◆ EXERCISE GOAL:
Replace every "Person at" with "Individual at" in all the rows below, changing nothing else. Leave the pictures out of your answer.

Saved entries
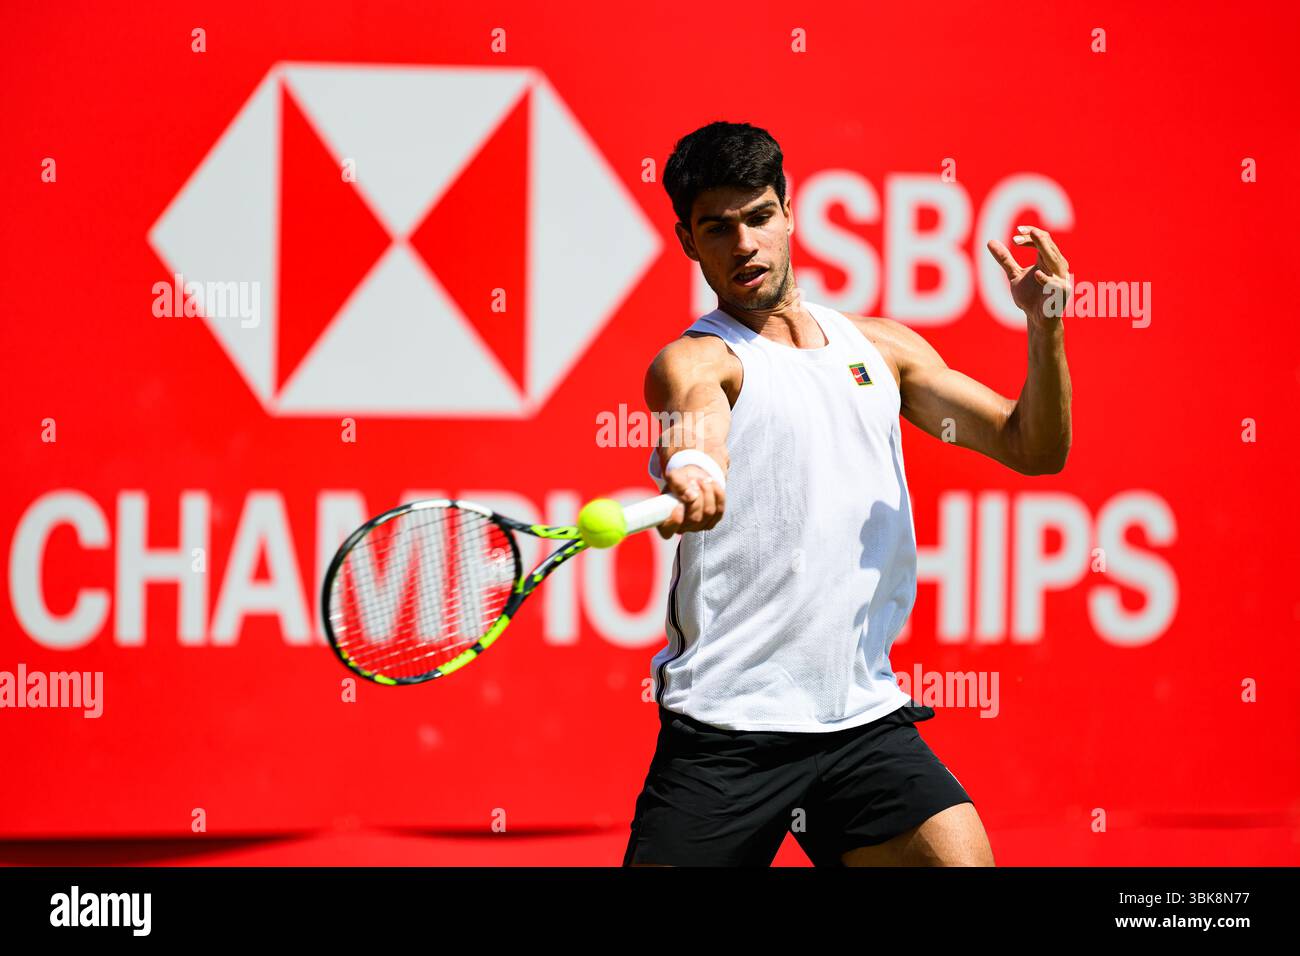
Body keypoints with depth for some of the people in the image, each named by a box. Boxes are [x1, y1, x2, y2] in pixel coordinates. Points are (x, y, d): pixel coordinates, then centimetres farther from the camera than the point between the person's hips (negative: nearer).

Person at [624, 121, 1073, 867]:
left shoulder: (880, 348, 16)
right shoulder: (696, 359, -1)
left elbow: (1033, 449, 16)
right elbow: (694, 408, -27)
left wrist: (1045, 327, -2)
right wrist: (689, 469, -51)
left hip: (866, 719, 4)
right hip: (724, 730, -4)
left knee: (965, 858, -13)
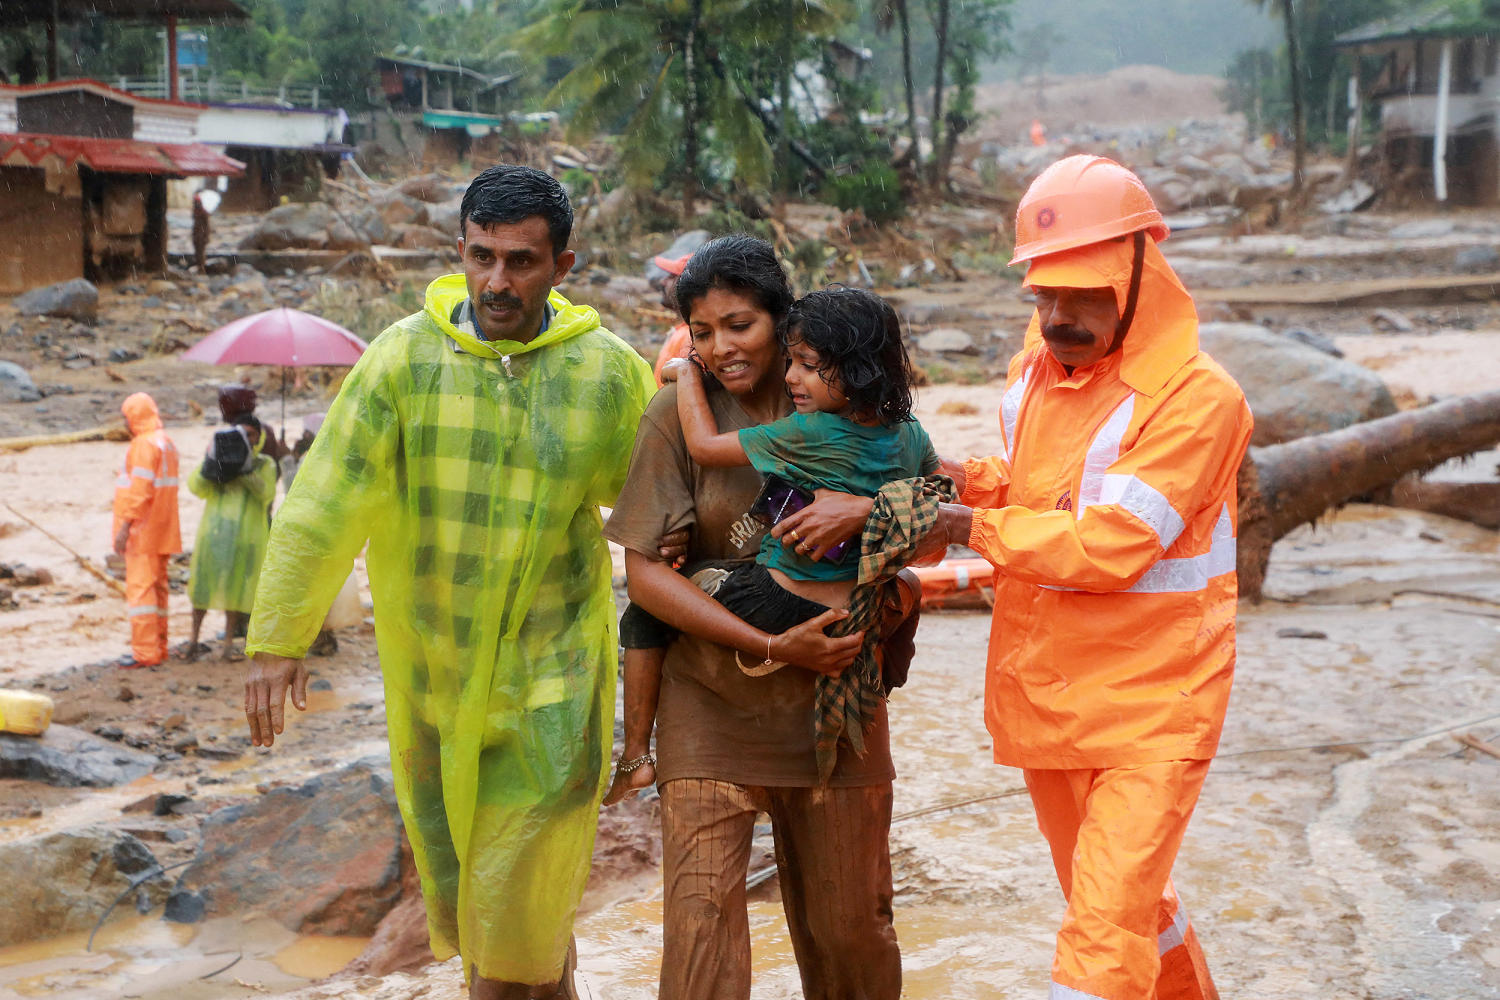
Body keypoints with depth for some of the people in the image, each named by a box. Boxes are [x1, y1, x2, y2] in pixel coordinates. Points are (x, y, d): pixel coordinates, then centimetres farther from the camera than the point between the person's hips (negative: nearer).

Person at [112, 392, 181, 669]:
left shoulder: (144, 444, -14)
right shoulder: (167, 443, 17)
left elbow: (140, 488, -22)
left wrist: (125, 525, -22)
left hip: (144, 530, -10)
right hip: (162, 530, 10)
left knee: (140, 587, -9)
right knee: (157, 586, 13)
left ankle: (145, 652, -10)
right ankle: (159, 647, 18)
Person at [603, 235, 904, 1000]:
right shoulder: (679, 414, -6)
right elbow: (645, 572, -9)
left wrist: (867, 509, -21)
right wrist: (772, 646, -16)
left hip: (833, 694, 2)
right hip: (711, 699, -2)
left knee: (850, 923, 11)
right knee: (699, 918, -9)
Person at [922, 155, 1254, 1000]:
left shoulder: (1197, 397, -20)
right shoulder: (1034, 369, 4)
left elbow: (1108, 545, -25)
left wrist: (974, 528, -16)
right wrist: (975, 481, -1)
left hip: (1151, 709, -7)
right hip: (1045, 699, 7)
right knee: (1126, 902, 23)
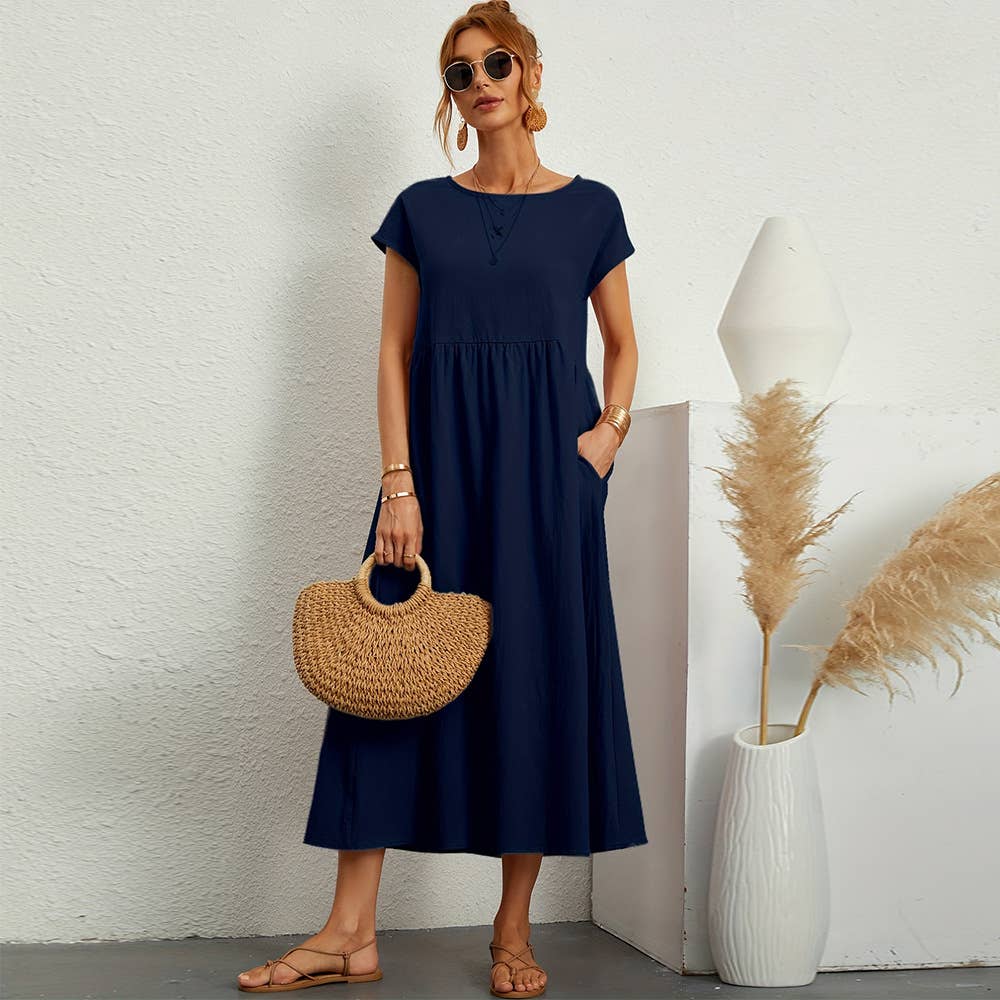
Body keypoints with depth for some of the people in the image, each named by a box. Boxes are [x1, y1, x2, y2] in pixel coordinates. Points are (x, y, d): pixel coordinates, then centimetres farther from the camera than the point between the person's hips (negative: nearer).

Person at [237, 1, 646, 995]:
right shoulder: (422, 209, 8)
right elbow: (394, 353, 4)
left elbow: (621, 342, 15)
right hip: (439, 456, 1)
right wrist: (399, 484, -5)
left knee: (538, 675, 0)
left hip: (546, 464, 0)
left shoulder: (588, 208, 7)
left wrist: (610, 427, -3)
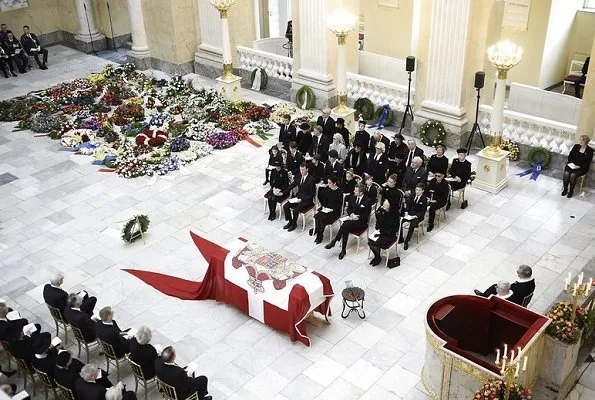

◆ FINISHED TASK:
Body keypoints with depth for some of the people in the image, each named by a box. Boxes are [x1, y1, x2, y2] in pixel coordinates. Points are (x, y, d): pixel coordinates, then centimetres farther from the camera than the point between the person's hips (negative: nearer).

Individual at [624, 121, 1073, 867]:
left shoulder: (880, 348, 16)
right shoulder: (696, 359, -1)
left elbow: (1033, 449, 16)
right elbow: (694, 408, -27)
left wrist: (1045, 327, -2)
right wrist: (689, 469, -51)
left hip: (866, 719, 4)
right hip: (724, 730, -4)
left knee: (965, 858, -13)
Body keypoints with depth for some of the people in the image, each named by a box. Boxes are [x1, y1, x2, y2] in pixel coordinates. Points are (x, y, d): pixel coordinates, then centimetres farther from the camera than the point between the person's hips (negative: nearer).

Individual at [112, 392, 181, 669]:
left shoulder: (144, 444, -14)
right shoulder: (167, 443, 17)
left elbow: (140, 488, -22)
left wrist: (125, 525, -22)
left hip: (144, 530, -10)
right hip: (162, 530, 10)
left knee: (140, 587, -9)
right knee: (157, 586, 13)
left ankle: (145, 652, -10)
right ankle: (159, 647, 18)
Individual at [603, 235, 904, 1000]:
right shoulder: (679, 414, -6)
right elbow: (645, 572, -9)
left wrist: (867, 509, -21)
right wrist: (772, 646, -16)
left hip: (833, 694, 2)
right hip: (711, 699, -2)
left knee: (850, 923, 11)
right knee: (699, 918, -9)
Individual at [922, 155, 1254, 1000]:
left shoulder: (1197, 397, -20)
right shoulder: (1034, 369, 4)
left elbow: (1108, 545, -25)
left wrist: (974, 528, -16)
right wrist: (975, 481, -1)
left hip: (1151, 709, -7)
right hip: (1045, 699, 7)
right knee: (1126, 902, 23)
Body keypoints with depth for some of the people in the image, each named by a box. Boxes are [x1, y1, x2, y2] in pixel coordinates. Points are (x, y, d): pixel coordinates, then centimetres farther from the camera than the point between the person's hips (negative: nearer).

Individual at [237, 1, 646, 995]:
right shoulder: (422, 209, 8)
right elbow: (394, 353, 4)
left elbow: (621, 342, 15)
right hip: (439, 456, 1)
right wrist: (399, 484, -5)
left knee: (538, 675, 0)
left hip: (546, 464, 0)
left shoulder: (588, 208, 7)
left wrist: (610, 427, -3)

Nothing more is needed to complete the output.